### Document passage

* * * * * * *

Single-head self-attention#

Scaled dot-product self-attention#

In the simple attention mechanism, the attention weights are computed deterministically from the input context. We call the combination of context-free embedding (eg word2vec) and positional embedding, the input embedding. What we would like to do is to Given the input embedding, the output embedding has no information about the data distribution that the input token is part of outside the context.

Lets look at the grammatical structure of the following sentences:

  1. “I love bears

    • Subject: I

    • Verb: love

    • Object: bears

  2. “She bears the pain”

    • Subject: She

    • Verb: bears

    • Object: the pain

  3. Bears won the game”

    • Subject: Bears

    • Verb: won

    • Object: the game

Each sentence above follows a subject-verb-object structure, where the subject performs the action expressed by the verb on the object. You can notice that bears plays a different function in each sentence: as an object, as a verb, and as a subject. In addition, we have other and more complicated language patterns, such as this:

  1. “The hiking trail led us through bear country.”

    • Subject: “The hiking trail”

    • Verb: “led”

    • Object: “us”

    • Prepositional Phrase: “through bear country”

    • Preposition: “through”

    • Object of the Preposition: “bear country”

      • Noun: “country”

      • Adjective: “bear” (modifying “country”)

Here, “bear” serves as an adjective describing the type of country.

The central question that one can pose now is this: Since the location of the token seems highly correlated with its function, as captured by the language patterns above, how can we help the embedding mapping become location aware and function aware ?

Linear transformation of the input embeddings#

This is done by projecting the input embeddings using a projection matrix \(W\) obtaining a new coordinate system whose axes can be associated with object, verb, subject, adjective etc. The semantic meaning of such new coordinate system is not necessary to be explicitly defined but it helps understand what this projection may achieve.

We define three such trainable matrices \(W^q, W^k, W^v\) and ask each token (or equivalently the matrix \(X\)) to project itself to the three different spaces.

\[Q = XW^q\]
\[K = XW^k\]
\[V = XW^v\]

where \(X\) is the input embedding matrix of size \(T \times d\) where \(T\) is the input sequence length and \(d\) is the embedding dimension. \(Q, K, V\) are the query, keys and values respectively and the dimensions of the \(W^q, W^k, W^v\) matrices are \(d \times d_q, d \times d_k, d \times d_v\) respectively. Queries and keys occupy typically the same dimensional space (\(d_k\)).

* * * * * * *

### Directive A
In the self-attention notes, what are the dimensions of the matrices W^q, W^k, and W^v?
### Directive B
Extend the self-attention notes past their final sentence.
The saved data entries play no part in the work here.

Saved data entries
* * * * * * *

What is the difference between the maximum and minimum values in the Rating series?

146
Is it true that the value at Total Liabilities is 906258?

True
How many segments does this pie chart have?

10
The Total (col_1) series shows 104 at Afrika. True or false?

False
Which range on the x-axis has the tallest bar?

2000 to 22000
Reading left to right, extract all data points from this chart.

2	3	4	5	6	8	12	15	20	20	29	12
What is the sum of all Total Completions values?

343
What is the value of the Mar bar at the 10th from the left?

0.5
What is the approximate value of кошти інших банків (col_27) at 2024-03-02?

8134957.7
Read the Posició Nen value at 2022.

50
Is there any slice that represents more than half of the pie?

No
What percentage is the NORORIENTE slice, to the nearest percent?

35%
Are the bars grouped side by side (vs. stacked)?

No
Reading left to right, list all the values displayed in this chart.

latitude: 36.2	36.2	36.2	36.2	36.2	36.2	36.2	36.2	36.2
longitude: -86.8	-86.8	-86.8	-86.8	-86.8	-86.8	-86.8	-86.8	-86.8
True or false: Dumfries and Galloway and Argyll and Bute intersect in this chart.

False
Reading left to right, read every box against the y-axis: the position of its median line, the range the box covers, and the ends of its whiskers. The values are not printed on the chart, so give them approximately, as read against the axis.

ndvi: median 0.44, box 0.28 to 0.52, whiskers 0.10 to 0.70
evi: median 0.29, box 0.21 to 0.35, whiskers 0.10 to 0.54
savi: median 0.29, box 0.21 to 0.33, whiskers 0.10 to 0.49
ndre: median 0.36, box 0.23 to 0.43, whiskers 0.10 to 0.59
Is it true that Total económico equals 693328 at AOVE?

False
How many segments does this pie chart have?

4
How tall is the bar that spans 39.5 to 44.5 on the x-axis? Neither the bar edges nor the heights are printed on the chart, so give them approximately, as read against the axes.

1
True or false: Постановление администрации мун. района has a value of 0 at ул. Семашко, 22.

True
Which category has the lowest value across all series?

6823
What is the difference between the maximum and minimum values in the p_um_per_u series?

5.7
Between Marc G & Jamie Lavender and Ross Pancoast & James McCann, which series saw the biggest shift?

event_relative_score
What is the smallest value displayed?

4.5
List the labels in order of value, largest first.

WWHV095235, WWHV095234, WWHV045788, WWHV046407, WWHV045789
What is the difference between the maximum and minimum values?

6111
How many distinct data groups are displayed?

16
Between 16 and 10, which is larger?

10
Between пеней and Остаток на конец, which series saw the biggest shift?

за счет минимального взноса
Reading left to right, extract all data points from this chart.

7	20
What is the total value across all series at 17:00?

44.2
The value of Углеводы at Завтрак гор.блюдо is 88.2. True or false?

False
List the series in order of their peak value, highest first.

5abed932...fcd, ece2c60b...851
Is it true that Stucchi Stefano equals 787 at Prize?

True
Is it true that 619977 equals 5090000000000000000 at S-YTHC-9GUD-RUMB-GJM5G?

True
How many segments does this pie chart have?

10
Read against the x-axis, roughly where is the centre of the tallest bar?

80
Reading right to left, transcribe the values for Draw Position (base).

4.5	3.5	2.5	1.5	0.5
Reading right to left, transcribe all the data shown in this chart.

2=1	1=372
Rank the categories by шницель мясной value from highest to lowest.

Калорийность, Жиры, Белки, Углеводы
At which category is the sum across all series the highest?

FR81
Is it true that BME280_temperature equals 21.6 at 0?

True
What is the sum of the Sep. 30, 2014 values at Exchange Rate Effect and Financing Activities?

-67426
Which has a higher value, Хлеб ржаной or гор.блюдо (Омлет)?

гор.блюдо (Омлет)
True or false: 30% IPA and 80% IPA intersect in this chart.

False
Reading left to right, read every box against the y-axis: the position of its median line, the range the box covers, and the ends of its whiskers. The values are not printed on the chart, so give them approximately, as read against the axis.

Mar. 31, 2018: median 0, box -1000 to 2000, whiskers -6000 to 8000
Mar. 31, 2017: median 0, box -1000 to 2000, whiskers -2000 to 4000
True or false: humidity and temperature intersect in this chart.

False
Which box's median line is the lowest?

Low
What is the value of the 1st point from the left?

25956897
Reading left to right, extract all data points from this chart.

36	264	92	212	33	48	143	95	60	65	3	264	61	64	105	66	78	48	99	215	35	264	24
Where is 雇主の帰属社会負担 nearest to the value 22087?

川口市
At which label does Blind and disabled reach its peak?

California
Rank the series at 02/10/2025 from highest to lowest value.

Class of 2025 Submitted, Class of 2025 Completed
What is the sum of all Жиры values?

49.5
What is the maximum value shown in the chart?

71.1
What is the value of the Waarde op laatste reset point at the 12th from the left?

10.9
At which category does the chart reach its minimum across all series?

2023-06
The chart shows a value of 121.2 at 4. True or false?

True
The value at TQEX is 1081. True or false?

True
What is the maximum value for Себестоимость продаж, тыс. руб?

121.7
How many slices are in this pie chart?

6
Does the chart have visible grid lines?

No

* * * * * * *

### Exercise output A
They are d × d_q, d × d_k, and d × d_v, respectively.

### Exercise output B
Each token is undertaking three roles, lets focus here on the first two:

In a query role the current token effectively seeks to find other functions eg ‘adjective’ In a key role the current token effectively expresses its own function eg ‘noun’.

For example: ‘I am key=noun’ and I am seeking for a earlier query=adjective’.

The premise that that after training, the attention mechanism will be able to reveal the keys of the input context that can best respond to the query.. Notice also something not obvious.

Let us now recall what we saw already during the word2vec construction: we trained a network that will take one-hot vectors of semantically similar tokens that were orthonormal and projected them to vectors that are close to each other in the embedding space. So we have seen evidence that a projection with proper weights can cause all sorts of interesting mappings to happen from a large dimensional space to a lower space. By analogy, the multiplication of the matrix \(W^q\) with the input token embedding will create a vector (a point) in the d_k dimensional space that will represent the query. Similarly the multiplication of the matrix \(W^k\) with each and every input token embedding will create vectors (a point) in the d_k dimensional space that will represent the keys. After training the keys that can best respond to the query will end up close to it.

Computation of the attention scores#

Lets see an example of the projection of the input embeddings to the query and key spaces for the input context.
Given matrices \( X \) and \( W^{(q)} \) (the key parameter matrix is analogous) where:

\[\begin{split} X = \begin{bmatrix} x_{1,1} & x_{1,2} & x_{1,3} & x_{1,4} & x_{1,5} & x_{1,6} & x_{1,7} & x_{1,8} \\ x_{2,1} & x_{2,2} & x_{2,3} & x_{2,4} & x_{2,5} & x_{2,6} & x_{2,7} & x_{2,8} \\ \vdots & \vdots & \vdots & \vdots & \vdots & \vdots & \vdots & \vdots \\ x_{16,1} & x_{16,2} & x_{16,3} & x_{16,4} & x_{16,5} & x_{16,6} & x_{16,7} & x_{16,8} \end{bmatrix} \end{split}\]
\[\begin{split} W^{(q)} = \begin{bmatrix} w_{1,1} & w_{1,2} & w_{1,3} & w_{1,4} \\ w_{2,1} & w_{2,2} & w_{2,3} & w_{2,4} \\ \vdots & \vdots & \vdots & \vdots \\ w_{8,1} & w_{8,2} & w_{8,3} & w_{8,4} \end{bmatrix} \end{split}\]

The resulting matrix \( Q \), where \( Q = X \times W^{(q)} \), will have dimensions \( 16 \times 8 \). Each element \( q_{i,j} \) of \( Q \) is computed as:

\[ q_{i,j} = x_{i,1} \cdot w_{1,j} + x_{i,2} \cdot w_{2,j} + x_{i,3} \cdot w_{3,j} + x_{i,4} \cdot w_{4,j} \]

Notice something not obvious earlier: the matrix \(W^{(q)}\) allows to weigh differently some features of the input embedding (across the \(d\) dimensions) than others when it calculates the query and key vectors.

Lets now proceed with the evolved dot product that now is done at the query-key \(d_q = d_k\) space.

“The hiking trail led us through bear country.” where \(T=8\)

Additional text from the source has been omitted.